Aeon J. Skoble - 7/27/2007

That's exactly right. The Democrats are only anti-war because it's a Republican war. It's not as if the Dems have consistently avoided foreign entanglements! It's pure partisanship.

Also, I think this issue is hot (and divisive) because we're involved in a war. In another time, we might be arguing about abortion or immigration, and seeing arguments to the effect that "if so-and-so has _that_ view on abortion, I don't see how he can possibly be a real libertarian."


Gary McGath - 7/27/2007

While I don't care for the left-right dichotomy, I'm more comfortable with being considered "on the right" than "on the left." Traditionally conservatives have supported freedom in some areas, while liberals have been for expanded government power in just about everything. But I'm against the current war, and Bush has abandoned the pro-freedom and small-government ideas of conservatism.

It may not be precisely those who are on the "right" who support the war, but those who have pinned their hopes on the Republican Party and blinded themselves to its steady abandonment of libertarian or quasi-libertarian ideas. Their distrust of the motives of Democrats is especially acute, not without good reason; but they fail to realize that the Democrats should be distrusted because they only pretend to want to stop the war, not because they want to stop it.

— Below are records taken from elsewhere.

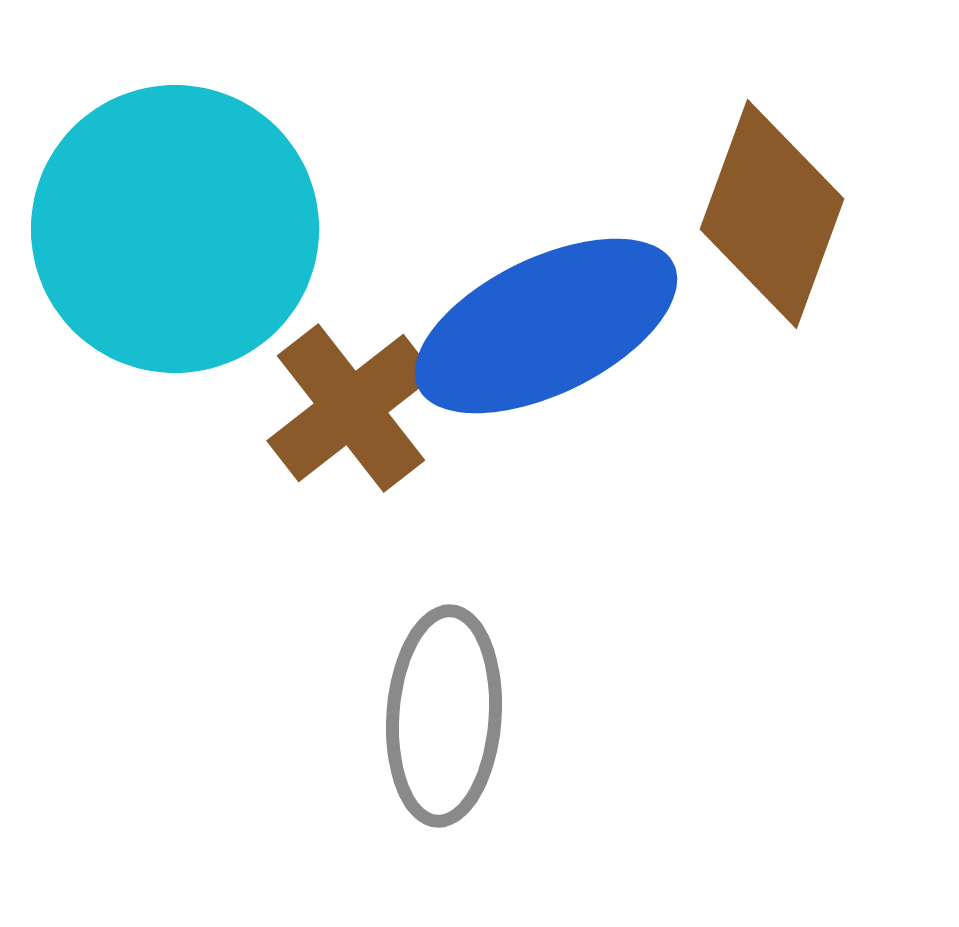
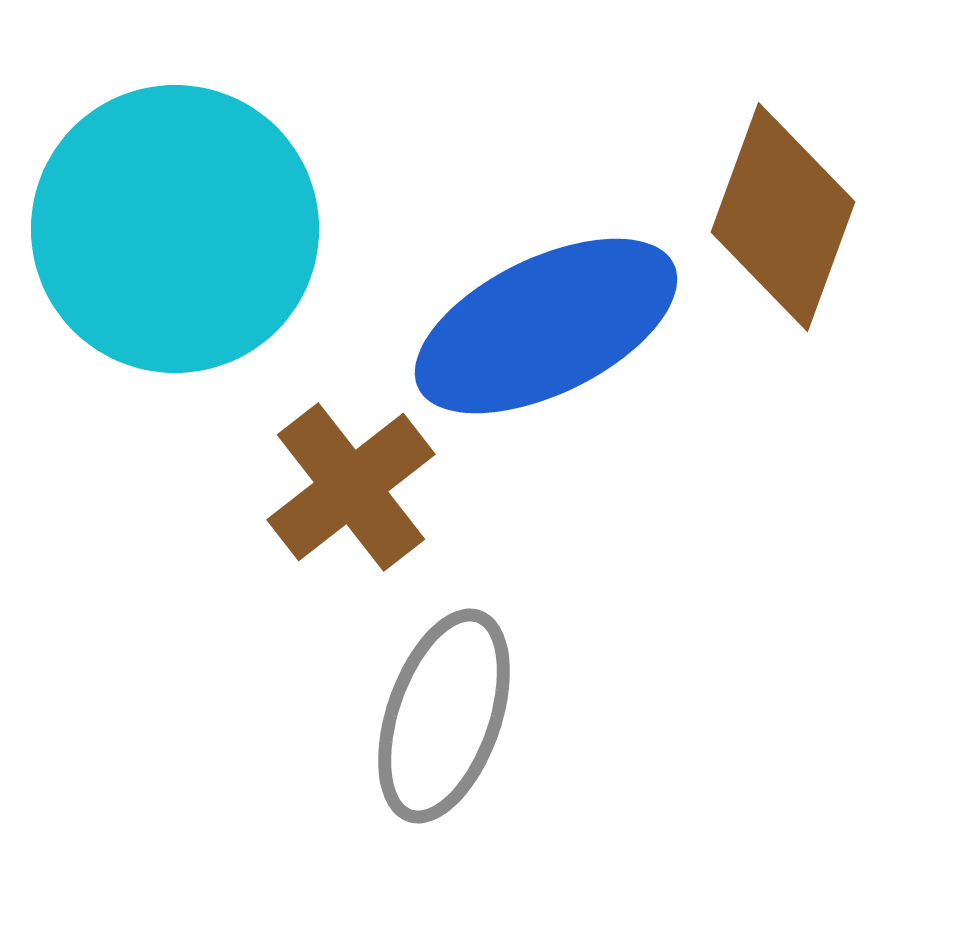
brown diamond: moved 11 px right, 3 px down
brown cross: moved 79 px down
gray ellipse: rotated 15 degrees clockwise
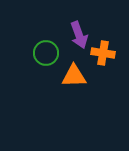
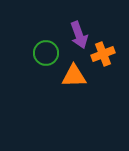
orange cross: moved 1 px down; rotated 30 degrees counterclockwise
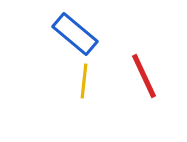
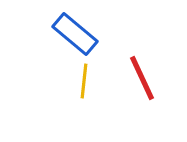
red line: moved 2 px left, 2 px down
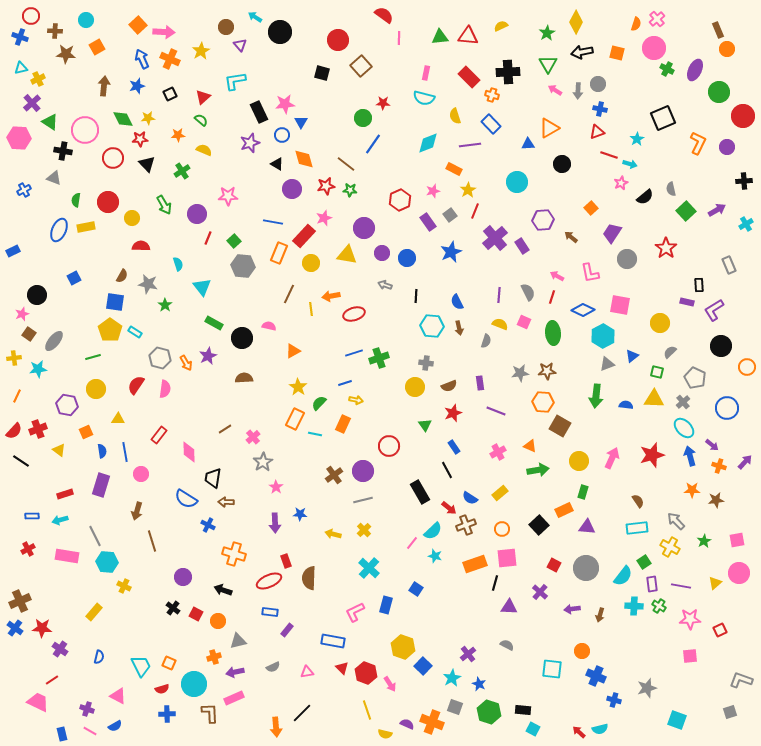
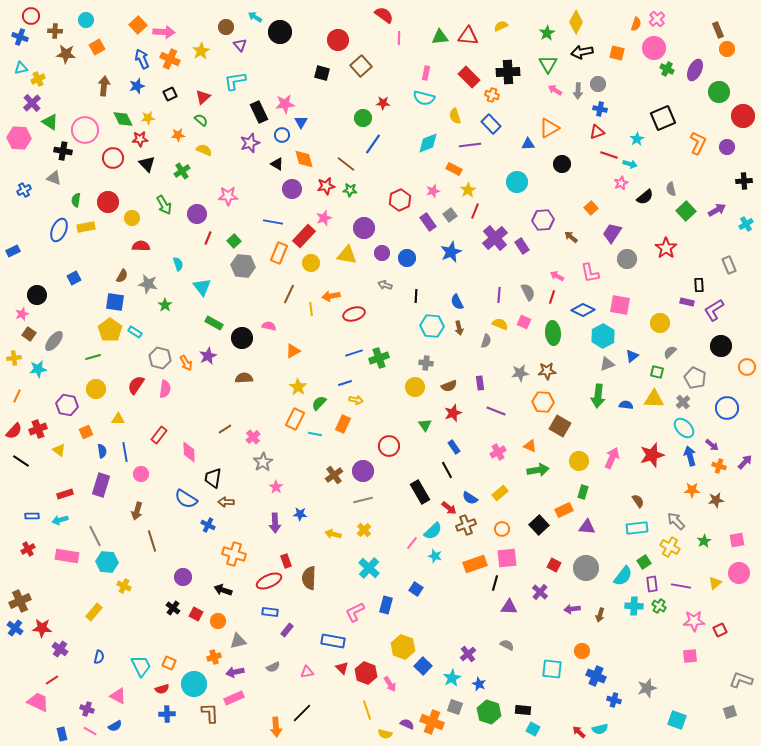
green arrow at (596, 396): moved 2 px right
pink star at (690, 619): moved 4 px right, 2 px down
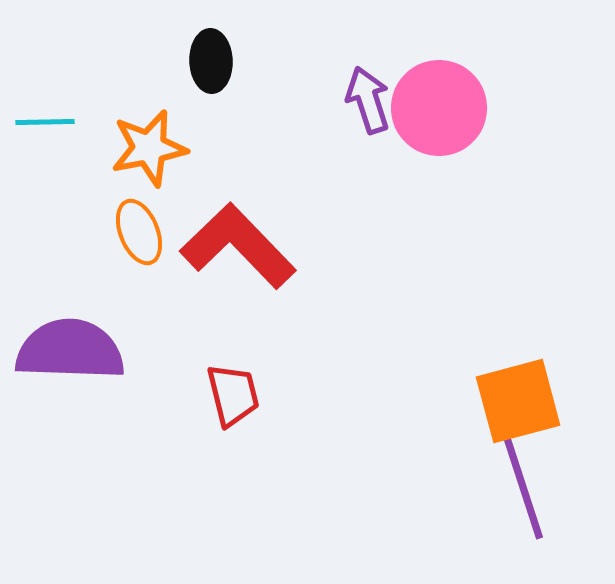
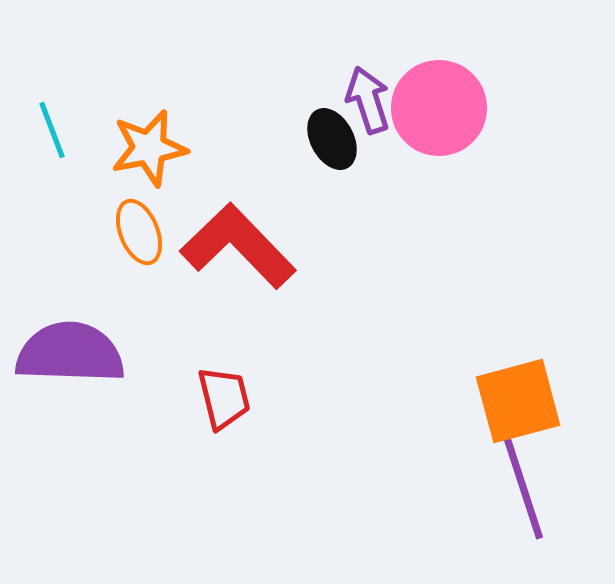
black ellipse: moved 121 px right, 78 px down; rotated 26 degrees counterclockwise
cyan line: moved 7 px right, 8 px down; rotated 70 degrees clockwise
purple semicircle: moved 3 px down
red trapezoid: moved 9 px left, 3 px down
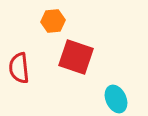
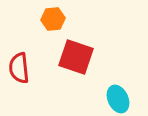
orange hexagon: moved 2 px up
cyan ellipse: moved 2 px right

Stephen W Carson - 7/27/2007

Of course the equation "Left = State Socialism = Mass Murder" is not fair as many such as Roderick Long have been at pains to demonstrate.

But before I was introduced to the wonderful, wide world of libertarian thought it sure seemed like there were two camps: those who saw the communist states as the death camps they were and those who spent a lot of time rationalizing and apologizing for those "noble experiments".

I like to think I'm more nuanced now, that I understand that there are bastards "on the right" as well as "on the left". But, for example, whenever I see leftists (even left-libertarians like Steven Horwitz) engage in ritualistic bashing of religious people I can't help but flash on the nuns and priests and monks killed in the thousands and tens of thousands by Commies. Is this kind of hatred essential to being on the left? It is hard for me to tell. Similarly I cringe when I hear genuine anti-semitism and flash on the crimes of the Nazis.

A curse on both their houses, left and right. All I ask is that there be a home for people who do not want to be associated in any way, shape or form with mass murder or the rationalization of mass murder. That is why the whole "pro-war libertarian" thing is so bitter for me. "Libertarian" had seemed like a safe harbor. I hope it still can be.


Anthony Gregory - 7/27/2007

I argue here that it's not so much a left/right distinction at play:

Left-libertarians may have a New Left opposition to empire, whereas right-libertarians favor a "strong national defense."
# Left-libertarians might think the state should actively intervene in foreign affairs to "protect liberty," whereas right-libertarians have an Old Right opposition to empire.


Gus diZerega - 7/26/2007

I agree. Steve was writing this while I was agreeing with him that my attempt to use conceptions of property rights to tease apart this distinction failed.

It might be worth while exploring WHY some libertarians' sympathies are with the "right" and some with the "left."